◆ Tasks for this exercise:
1. Copy the passage about Paine and Common Sense word for word, between "Paine wrote Common" and "a democratic republic.", inclusive.
2. Carry on the passage about Paine and Common Sense from the point where it stops.

*** Opening of Text segment ***

Paine originally signed his pamphlet "Written by an Englishman." However, within weeks folks had figured out who that Englishman was. Paine himself relished the attention, but he sought no material rewards. He declined all royalties, insisting that any profits be used to purchase mittens for Washington's troops.
Paine wrote Common Sense to transform the colonial rebellion into a war for independence. But he did more than that. He called upon Americans to recognize their historical possibilities and historic responsibilities. Harnessing their shared- but, as of yet, unstated - thoughts, and expressing them in language bold and clear, he urged them to make a true revolution of their struggles.
He forcefully declared the American cause to be much more than a question of separation from Britain. Announcing that "The sun never shined on a cause of greater worth," he proclaimed it a campaign against the tyranny of hereditary privileges and for a democratic republic.

*** Close of Text segment ***
*** Opening of Supplied entries ***

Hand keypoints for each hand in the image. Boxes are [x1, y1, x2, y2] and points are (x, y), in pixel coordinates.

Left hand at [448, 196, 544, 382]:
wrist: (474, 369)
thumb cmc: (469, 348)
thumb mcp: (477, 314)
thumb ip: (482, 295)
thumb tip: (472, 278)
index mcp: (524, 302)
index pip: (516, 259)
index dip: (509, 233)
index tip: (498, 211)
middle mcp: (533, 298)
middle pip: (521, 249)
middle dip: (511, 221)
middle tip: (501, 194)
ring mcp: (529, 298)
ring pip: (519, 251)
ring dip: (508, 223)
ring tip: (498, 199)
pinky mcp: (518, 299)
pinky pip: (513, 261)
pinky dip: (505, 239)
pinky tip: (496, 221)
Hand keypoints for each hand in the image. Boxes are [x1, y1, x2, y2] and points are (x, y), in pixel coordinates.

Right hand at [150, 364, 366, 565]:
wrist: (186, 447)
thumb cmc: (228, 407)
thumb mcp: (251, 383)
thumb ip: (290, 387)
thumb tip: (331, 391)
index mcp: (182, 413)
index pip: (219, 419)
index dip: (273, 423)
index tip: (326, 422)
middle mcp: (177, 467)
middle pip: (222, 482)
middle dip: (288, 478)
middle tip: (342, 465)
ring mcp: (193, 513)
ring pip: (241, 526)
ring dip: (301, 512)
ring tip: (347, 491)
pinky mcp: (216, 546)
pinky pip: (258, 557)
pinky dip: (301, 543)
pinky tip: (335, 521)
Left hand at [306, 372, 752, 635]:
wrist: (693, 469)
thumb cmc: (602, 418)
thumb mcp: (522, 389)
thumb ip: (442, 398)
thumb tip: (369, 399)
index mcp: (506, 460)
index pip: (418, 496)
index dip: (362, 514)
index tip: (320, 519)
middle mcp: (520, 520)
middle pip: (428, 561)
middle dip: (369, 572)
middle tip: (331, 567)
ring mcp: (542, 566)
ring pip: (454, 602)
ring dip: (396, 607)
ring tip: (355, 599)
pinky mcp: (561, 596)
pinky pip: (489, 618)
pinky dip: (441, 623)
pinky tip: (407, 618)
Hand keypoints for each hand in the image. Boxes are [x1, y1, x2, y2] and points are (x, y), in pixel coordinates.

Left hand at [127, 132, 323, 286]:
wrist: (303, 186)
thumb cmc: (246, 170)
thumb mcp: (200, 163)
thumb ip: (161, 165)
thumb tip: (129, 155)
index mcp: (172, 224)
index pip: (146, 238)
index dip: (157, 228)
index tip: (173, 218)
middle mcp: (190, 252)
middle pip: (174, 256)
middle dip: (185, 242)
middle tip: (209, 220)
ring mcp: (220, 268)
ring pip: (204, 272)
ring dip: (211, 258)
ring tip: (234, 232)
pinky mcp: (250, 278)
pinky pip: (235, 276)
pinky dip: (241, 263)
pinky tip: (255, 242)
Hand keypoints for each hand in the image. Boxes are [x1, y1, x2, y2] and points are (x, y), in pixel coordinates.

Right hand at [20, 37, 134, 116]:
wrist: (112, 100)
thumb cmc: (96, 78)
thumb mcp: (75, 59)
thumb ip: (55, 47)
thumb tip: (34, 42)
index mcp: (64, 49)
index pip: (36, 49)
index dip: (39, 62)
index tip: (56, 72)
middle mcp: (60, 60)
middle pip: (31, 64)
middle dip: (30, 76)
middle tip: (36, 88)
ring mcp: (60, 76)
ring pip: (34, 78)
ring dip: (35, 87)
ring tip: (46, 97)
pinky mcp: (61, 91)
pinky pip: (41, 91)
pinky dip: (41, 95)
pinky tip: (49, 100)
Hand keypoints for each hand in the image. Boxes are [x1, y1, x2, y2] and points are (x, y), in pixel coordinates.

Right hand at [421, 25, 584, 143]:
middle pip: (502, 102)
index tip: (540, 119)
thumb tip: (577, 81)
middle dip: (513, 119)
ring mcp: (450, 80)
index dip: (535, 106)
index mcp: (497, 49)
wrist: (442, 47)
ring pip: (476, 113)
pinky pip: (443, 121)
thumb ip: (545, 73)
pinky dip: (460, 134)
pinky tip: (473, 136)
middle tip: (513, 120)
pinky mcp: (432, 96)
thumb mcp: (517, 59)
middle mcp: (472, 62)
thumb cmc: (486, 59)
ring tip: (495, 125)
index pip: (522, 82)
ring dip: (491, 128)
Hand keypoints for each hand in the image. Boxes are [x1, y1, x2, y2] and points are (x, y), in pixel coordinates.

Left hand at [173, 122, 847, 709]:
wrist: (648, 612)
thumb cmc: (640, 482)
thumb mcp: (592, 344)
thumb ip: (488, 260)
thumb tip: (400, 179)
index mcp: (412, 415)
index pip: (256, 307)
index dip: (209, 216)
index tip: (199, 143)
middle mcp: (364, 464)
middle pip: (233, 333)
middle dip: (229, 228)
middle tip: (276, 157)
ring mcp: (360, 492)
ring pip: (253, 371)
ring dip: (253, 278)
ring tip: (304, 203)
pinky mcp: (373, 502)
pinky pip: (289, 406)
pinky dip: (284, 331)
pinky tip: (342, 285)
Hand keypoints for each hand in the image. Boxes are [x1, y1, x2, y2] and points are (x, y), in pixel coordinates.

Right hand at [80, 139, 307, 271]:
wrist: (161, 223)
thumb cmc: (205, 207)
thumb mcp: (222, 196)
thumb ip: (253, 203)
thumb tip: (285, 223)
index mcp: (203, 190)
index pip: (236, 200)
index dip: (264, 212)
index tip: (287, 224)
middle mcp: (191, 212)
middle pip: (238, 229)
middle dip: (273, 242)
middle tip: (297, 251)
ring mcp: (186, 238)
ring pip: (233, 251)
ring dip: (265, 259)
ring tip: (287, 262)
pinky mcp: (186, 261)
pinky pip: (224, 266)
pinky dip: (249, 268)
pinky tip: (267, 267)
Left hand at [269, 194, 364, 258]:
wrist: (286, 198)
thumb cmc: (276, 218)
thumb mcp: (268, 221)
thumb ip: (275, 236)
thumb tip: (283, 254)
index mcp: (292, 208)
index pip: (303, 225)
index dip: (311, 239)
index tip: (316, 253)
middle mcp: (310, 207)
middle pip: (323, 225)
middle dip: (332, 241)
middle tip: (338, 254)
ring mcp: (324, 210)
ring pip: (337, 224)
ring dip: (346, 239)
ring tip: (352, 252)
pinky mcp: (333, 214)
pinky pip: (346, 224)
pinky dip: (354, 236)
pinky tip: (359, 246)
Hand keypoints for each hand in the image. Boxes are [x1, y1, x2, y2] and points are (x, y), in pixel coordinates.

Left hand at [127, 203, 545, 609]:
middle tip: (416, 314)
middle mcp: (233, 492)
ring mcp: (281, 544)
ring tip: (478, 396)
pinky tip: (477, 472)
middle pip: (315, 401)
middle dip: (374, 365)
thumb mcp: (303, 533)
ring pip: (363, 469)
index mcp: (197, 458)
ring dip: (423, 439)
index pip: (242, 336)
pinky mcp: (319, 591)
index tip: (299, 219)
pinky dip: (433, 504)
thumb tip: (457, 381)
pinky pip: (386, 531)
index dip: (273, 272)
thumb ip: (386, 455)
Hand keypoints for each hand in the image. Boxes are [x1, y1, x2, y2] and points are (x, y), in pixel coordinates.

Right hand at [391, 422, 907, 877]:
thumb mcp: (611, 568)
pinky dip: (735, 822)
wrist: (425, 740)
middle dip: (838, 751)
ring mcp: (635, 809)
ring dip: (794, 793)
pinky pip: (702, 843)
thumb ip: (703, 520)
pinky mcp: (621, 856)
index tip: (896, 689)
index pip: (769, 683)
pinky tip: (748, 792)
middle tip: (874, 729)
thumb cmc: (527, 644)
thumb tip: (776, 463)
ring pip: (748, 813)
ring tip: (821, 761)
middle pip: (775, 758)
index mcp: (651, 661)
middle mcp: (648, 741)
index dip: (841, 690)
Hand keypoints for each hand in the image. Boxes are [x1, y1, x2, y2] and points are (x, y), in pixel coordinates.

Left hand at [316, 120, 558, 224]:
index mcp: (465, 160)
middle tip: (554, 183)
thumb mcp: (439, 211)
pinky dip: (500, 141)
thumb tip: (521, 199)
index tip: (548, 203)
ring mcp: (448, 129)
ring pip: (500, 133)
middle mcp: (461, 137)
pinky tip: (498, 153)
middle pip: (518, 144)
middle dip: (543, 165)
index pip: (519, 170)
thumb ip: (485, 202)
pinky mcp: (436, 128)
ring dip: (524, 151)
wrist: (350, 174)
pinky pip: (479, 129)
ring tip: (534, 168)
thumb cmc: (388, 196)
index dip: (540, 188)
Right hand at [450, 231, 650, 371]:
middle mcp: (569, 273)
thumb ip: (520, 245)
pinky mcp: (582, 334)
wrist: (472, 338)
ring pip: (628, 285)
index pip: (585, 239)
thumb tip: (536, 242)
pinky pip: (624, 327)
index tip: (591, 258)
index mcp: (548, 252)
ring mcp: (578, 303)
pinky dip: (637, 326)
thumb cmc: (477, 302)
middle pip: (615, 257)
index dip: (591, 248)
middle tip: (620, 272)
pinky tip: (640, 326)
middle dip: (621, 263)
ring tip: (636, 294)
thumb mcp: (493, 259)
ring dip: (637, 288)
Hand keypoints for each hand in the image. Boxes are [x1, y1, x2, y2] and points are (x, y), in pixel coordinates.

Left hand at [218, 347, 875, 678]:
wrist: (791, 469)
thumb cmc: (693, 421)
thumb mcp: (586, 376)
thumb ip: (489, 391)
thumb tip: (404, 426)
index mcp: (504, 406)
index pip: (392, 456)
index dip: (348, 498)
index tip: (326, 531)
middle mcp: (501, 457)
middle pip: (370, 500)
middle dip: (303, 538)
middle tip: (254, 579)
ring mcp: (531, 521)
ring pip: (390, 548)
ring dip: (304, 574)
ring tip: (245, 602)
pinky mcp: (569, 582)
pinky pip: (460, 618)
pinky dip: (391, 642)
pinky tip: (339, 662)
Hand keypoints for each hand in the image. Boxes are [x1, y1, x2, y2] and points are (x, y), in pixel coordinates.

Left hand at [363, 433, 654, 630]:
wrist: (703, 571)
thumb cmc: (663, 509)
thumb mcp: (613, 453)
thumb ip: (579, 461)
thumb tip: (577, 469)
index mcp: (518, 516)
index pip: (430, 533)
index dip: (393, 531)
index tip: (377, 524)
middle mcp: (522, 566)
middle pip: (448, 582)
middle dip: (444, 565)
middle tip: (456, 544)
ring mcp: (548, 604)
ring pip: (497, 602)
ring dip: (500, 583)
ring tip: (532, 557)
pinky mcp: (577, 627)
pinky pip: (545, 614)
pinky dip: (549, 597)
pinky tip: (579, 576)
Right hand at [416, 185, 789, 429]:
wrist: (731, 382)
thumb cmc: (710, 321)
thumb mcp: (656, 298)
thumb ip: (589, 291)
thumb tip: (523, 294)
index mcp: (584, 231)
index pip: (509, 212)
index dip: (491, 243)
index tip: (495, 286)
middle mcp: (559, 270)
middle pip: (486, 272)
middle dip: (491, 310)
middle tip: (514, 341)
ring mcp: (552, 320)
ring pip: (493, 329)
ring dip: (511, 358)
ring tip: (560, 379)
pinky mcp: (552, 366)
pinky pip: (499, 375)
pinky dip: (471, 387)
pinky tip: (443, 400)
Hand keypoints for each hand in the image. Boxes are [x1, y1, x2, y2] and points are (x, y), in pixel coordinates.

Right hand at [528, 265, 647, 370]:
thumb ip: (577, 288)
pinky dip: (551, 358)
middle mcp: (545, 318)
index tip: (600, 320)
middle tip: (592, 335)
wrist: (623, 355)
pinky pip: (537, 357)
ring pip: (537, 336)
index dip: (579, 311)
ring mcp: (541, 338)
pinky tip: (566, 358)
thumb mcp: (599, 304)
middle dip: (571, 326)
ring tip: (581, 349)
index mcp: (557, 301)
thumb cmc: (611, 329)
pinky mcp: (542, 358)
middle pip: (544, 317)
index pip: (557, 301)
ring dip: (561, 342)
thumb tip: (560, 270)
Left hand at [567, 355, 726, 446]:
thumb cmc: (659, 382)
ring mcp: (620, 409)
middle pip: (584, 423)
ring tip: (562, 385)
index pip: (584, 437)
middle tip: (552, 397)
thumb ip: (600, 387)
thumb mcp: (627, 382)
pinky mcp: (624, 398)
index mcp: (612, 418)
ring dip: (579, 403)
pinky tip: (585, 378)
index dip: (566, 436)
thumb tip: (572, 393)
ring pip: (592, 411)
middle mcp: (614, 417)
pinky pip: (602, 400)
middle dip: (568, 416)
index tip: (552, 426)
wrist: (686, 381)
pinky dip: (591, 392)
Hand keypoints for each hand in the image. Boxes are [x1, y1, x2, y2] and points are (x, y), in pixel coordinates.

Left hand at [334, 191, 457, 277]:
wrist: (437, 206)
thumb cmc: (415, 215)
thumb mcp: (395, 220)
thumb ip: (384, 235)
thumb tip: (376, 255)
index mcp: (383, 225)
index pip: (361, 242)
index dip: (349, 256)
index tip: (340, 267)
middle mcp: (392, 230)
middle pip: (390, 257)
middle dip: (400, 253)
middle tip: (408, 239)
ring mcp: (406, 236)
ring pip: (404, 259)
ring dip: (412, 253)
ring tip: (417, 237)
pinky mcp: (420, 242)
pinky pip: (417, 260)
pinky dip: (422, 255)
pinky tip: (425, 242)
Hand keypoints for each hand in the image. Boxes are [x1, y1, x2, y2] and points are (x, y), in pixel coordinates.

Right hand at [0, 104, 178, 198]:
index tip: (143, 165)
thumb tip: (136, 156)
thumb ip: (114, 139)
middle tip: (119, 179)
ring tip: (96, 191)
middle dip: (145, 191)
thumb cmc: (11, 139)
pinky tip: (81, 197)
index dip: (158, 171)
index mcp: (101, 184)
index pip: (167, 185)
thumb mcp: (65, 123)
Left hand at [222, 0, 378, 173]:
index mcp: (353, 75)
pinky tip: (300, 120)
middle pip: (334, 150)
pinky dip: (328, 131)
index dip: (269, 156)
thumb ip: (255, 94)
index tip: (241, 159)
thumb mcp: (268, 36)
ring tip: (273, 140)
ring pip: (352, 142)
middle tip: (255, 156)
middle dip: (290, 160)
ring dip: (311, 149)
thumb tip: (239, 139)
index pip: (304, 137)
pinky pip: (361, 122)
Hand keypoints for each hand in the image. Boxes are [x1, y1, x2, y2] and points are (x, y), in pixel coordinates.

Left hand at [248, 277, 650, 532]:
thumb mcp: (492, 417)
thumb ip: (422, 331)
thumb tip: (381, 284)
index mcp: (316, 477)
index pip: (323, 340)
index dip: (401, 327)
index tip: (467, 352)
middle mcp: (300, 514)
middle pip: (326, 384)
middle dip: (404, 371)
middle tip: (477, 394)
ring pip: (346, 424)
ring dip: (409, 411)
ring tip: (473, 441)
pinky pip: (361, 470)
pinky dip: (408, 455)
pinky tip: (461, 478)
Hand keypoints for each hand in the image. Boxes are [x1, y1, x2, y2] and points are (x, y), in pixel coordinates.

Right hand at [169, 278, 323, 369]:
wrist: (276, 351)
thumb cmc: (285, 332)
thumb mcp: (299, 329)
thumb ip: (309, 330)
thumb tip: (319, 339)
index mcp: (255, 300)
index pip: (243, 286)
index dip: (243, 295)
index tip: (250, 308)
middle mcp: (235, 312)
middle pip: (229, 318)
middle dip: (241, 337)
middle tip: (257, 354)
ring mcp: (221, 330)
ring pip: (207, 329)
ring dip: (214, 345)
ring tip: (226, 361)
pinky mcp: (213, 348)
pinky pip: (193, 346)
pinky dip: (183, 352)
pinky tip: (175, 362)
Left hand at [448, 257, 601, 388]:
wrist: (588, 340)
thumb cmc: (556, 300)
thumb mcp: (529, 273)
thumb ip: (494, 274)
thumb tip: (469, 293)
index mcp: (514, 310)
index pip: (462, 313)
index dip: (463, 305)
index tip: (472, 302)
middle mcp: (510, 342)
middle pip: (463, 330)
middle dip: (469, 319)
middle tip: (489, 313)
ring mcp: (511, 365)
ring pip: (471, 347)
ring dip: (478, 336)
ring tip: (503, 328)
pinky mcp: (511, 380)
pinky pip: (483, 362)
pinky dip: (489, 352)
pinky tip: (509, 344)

*** Close of Supplied entries ***

◆ Task-by-task results:
1.
Paine wrote Common Sense to transform the colonial rebellion into a war for independence. But he did more than that. He called upon Americans to recognize their historical possibilities and historic responsibilities. Harnessing their shared- but, as of yet, unstated - thoughts, and expressing them in language bold and clear, he urged them to make a true revolution of their struggles.
He forcefully declared the American cause to be much more than a question of separation from Britain. Announcing that "The sun never shined on a cause of greater worth," he proclaimed it a campaign against the tyranny of hereditary privileges and for a democratic republic.

2.
Even before he issued the call for independence, Paine dealt with Americans' surviving emotional attachments to the King and Britain. Against those who reverently praised the benevolence of the English Constitution, he insisted that "it is wholly owing to the constitution of the people, and not to the constitution of the government that the crown is not as oppressive in England as in Turkey."
Paine revealed the monarchy to be a ridiculous institution whose origins were anything but divinely ordained: "A French bastard [William the Conqueror] landing with an armed banditti, and establishing himself king of England against the consent of the natives, is in plain terms a very paltry rascally original. - It certainly hath no divinity in it... The plain truth is, that the antiquity of English monarchy will not bear looking into."
Appealing to Americans' religious and egalitarian sentiments, he added that "hereditary succession" compounds the evil of monarchy: "For all men being originally equals, no one by birth could have a right to set up his own family in perpetual preference to all others for ever."
He humorously observed that "One of the strongest natural proofs of the folly of hereditary right in kings, is, that nature disapproves it, otherwise she would not so frequently turn it into ridicule by giving mankind an ass for a lion." And he charged that "monarchy and succession have laid (not this or that kingdom only) but the [whole] world in blood and ashes."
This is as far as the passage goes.